In a normal tree problem, let's say there's a function fun.
void fun(Node **root)
{
printf("%p\n", *root); // here it prints a non nil memory address
if (*root == NULL || (*root)->left == NULL)
return;
Node *p = (*root)->left;
p->parent = (*root)->parent;
printf("%p", *root); // here it prints root as nil
//...
}
In which case could this happen, considering that tree contains only 3 2 1, with all of them being added to the left.

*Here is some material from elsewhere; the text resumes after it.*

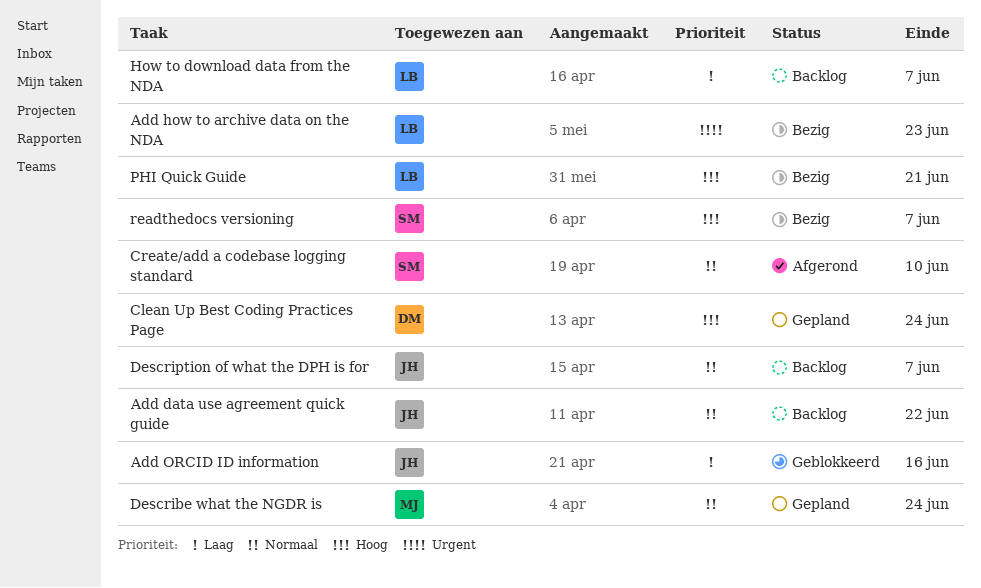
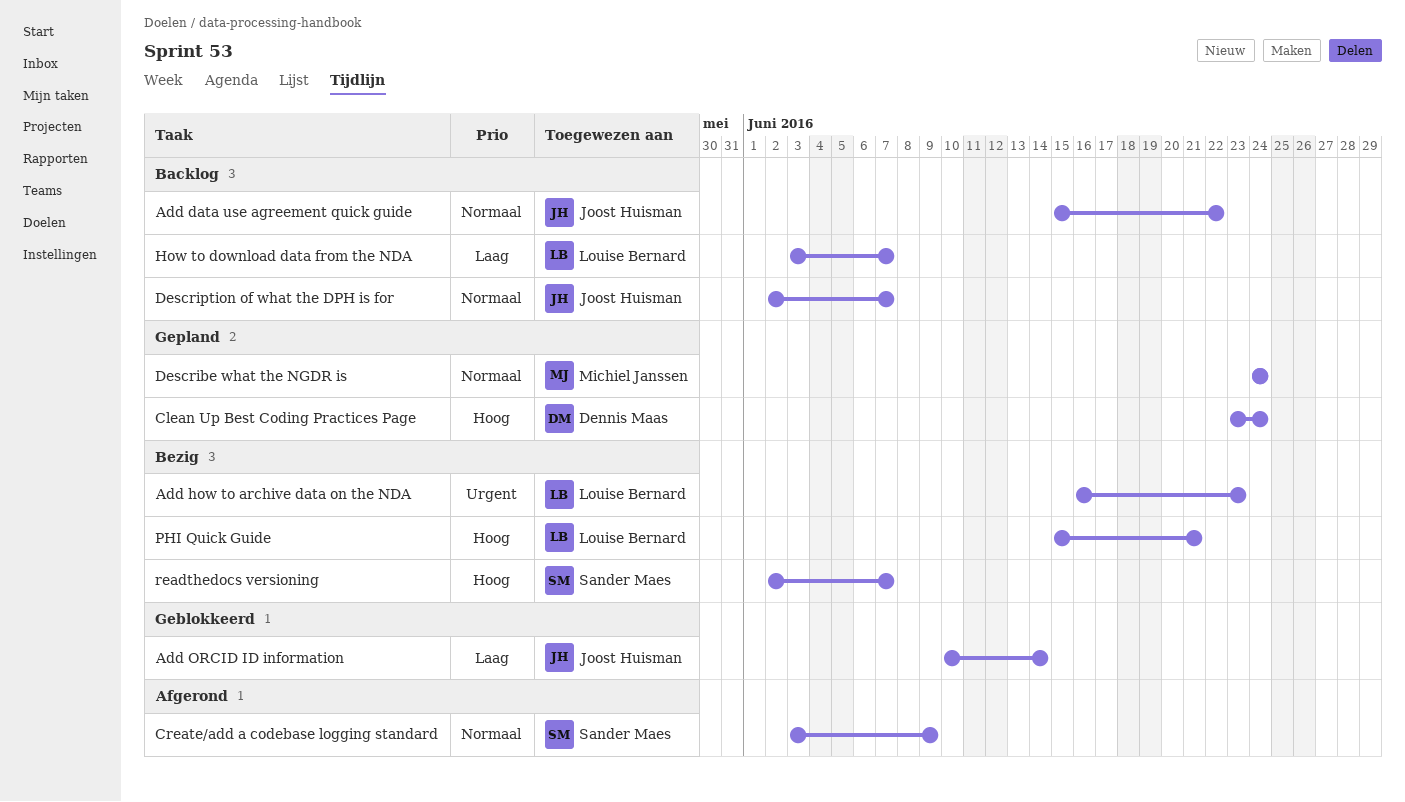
Add ORCID ID information, due: Jun 16 -> Jun 14
Create/add a codebase logging standard, due: Jun 10 -> Jun 9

Here's the minimal reproducible code sample:
#include <stdio.h>
#include <stdlib.h>
typedef struct Node
{
int data;
struct Node *left, *right, *parent;
} Node;
void fun(Node **root)
{
printf("%p\n", *root); // here it prints a non nil memory address
if (*root == NULL || (*root)->left == NULL)
return;
Node *p = (*root)->left;
p->parent = (*root)->parent;
printf("%p", *root); // here it prints root as nil
//...
}
void fun1(Node **root)
{
if (*root && (*root)->parent && (*root)->parent->parent)
{
fun(&((*root)->parent->parent));
}
}
void add(Node **root, Node *parent, int data)
{
if (*root == NULL)
{
*root = (Node *)malloc(sizeof(Node));
(*root)->data = data;
(*root)->left = (*root)->right = NULL;
(*root)->parent = parent;
fun1(root);
return;
}
if (data < (*root)->data)
add(&((*root)->left), *root, data);
else if (data > (*root)->data)
add(&((*root)->right), *root, data);
}
int main()
{
Node *root = NULL;
add(&root, NULL, 3);
add(&root, NULL, 2);
add(&root, NULL, 1);
return 0;
}
CodePudding user response:
When fun1 calls fun, the root parameter of fun is pointing to the parent member of the node with data 2.
That parent member points to the node with data 3. So *root points to the node with data 3. And (*root)->parent is a null pointer.
In fun, Node *p = (*root)->left sets p to point to the left child of (*root), which is the node with data 2.
Then p->parent = (*root)->parent; sets p->parent to a null pointer. Since p points to the node with data 2, p->parent is the parent member of the node with data 2, and that is what root points to.